When clicking on a gene ID, you are brought to the gene level detail page. This page will show the putative binding site of the RBP on the line it was clicked for that gene (i.e. if you click on ENSG000000000003 with RBP A1CF, you will see all motifs instances of A1CF in all isoforms of the TSPAN6 gene).
When clicking on a transcript ID, you are brought to the transcript level detail page. This page will show the putative binding site of the RBP on the line it was clicked for that isoform only (i.e. if you click on ENST00000373020 with RBP A1CF you will see all motifs instances of A1CF in this specific isoform of the TSPAN6 gene).
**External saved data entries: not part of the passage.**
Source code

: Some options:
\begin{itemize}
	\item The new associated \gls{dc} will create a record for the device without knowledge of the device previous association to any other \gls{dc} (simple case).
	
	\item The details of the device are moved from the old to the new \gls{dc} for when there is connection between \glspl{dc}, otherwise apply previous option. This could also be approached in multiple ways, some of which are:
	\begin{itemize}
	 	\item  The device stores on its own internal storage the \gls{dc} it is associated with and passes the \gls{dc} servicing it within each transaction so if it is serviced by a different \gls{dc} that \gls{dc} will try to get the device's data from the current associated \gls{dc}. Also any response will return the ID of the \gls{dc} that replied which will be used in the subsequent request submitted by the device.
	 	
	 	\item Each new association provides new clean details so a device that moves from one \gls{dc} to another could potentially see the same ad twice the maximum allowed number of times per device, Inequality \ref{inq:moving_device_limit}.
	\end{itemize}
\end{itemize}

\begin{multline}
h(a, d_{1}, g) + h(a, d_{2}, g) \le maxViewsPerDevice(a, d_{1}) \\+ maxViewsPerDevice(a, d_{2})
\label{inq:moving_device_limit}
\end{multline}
For a selected transcript, the 2-D structure, calculated by RNAfold with default argument, will also be shown. Please note that the structure is only shown for transcripts shorter than 30,000 nucleotides. For transcripts longer than a few thousand nucleotides, depending on your browser and system, the rendering may be slow. You may always click on the DOT-BRACKET button to download the sequence of structure of the transcript.
The genome browser (IGV)
oRNAment also offers the possibility for a user to browse the genome of a given organism and interactively visualize putative RBP instances in an embedded integrated genomic viewer (IGV) browser. Simply select your organism and up to 3 RBPs. Each of the tracks are fully interactive. Click and/or drag for a different view and further information.